The next day, Sarah and Mark did whatever they profess to do with their days, and we went suit shopping downtown. By the time we met up in the evening, Sarah's bandaged hand was hot and red, so we did what we had to: STARTLINGLY...

that meant going out for Indian food.

We got home late, mouths burning from some damn spicy Sag Paneer, and checked back in with the Google imagery. Sarah held her hand up next to the screen for comparison, and we read the small print: "infection can move into the joint within 24 hours." Oh. Like, yesterday before we went to dinner. Nice.

At about 9:30pm, Sarah was calling a doctor for an emergency room referral, and in a few minutes, Sarah, Mark, and Alexis had piled into the car to head to the hospital. I stayed behind to ensure inter-species conviviality and to watch the X-Files fourth season, was too scared to watch alone, and promptly fell asleep.

By the time Alexis crawled into bed at 5:00am, Sarah and Mark had been begging for emergency surgery for several hours. Not because of the pain, you see, the HORRIFYING TRUTH is that:

they didn't want to miss the next day's classes.

So, Sarah spent the night lying gurney, shooting up IV antibiotics, with the embarrassing fact of her one true allergy scrawled hastily on her hospital bracelet.
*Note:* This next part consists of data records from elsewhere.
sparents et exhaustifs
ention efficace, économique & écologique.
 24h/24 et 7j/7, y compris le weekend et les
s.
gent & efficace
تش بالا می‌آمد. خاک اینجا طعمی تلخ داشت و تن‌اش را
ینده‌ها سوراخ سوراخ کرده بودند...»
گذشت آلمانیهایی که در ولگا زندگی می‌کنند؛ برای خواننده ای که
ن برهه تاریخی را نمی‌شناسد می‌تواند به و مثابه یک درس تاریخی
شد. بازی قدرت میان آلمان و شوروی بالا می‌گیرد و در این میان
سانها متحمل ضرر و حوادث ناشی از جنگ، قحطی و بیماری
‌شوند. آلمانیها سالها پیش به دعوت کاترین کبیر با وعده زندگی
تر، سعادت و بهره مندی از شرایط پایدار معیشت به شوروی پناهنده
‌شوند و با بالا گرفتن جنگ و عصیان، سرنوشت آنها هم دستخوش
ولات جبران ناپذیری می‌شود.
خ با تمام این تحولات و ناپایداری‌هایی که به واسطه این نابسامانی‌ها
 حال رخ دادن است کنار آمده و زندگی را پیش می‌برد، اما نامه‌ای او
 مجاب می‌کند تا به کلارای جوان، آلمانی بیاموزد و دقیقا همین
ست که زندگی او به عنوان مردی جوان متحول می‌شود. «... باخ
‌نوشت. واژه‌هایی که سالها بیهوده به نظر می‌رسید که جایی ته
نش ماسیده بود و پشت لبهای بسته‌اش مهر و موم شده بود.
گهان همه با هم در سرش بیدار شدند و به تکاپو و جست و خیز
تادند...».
And this allergy, known only as a result of the countless hours spent wrapping twinkle lights on countless Christmas Trees.

Oh, Tenenbaum.

At the end of it, Sarah had 24+ hours of mainlined antibiotic, emergency hand surgery (three incisions - with two left open to drain. The infection, had, indeed gone straight to the joint and tendon, and could have shot up her arm within a few days). As a final, terrible, STARTLING EVENT:

Sarah has to take in IV antibiotics four times daily for three weeks. For this, she has a temporary PIC line (a port) in her upper arm.

I can see it now, Sarah and Mark in class - Socratic fury in full effect - and Mark holding the IV bag high to get the last few drops in.

"Mr. Spottswood, do you have something to add?"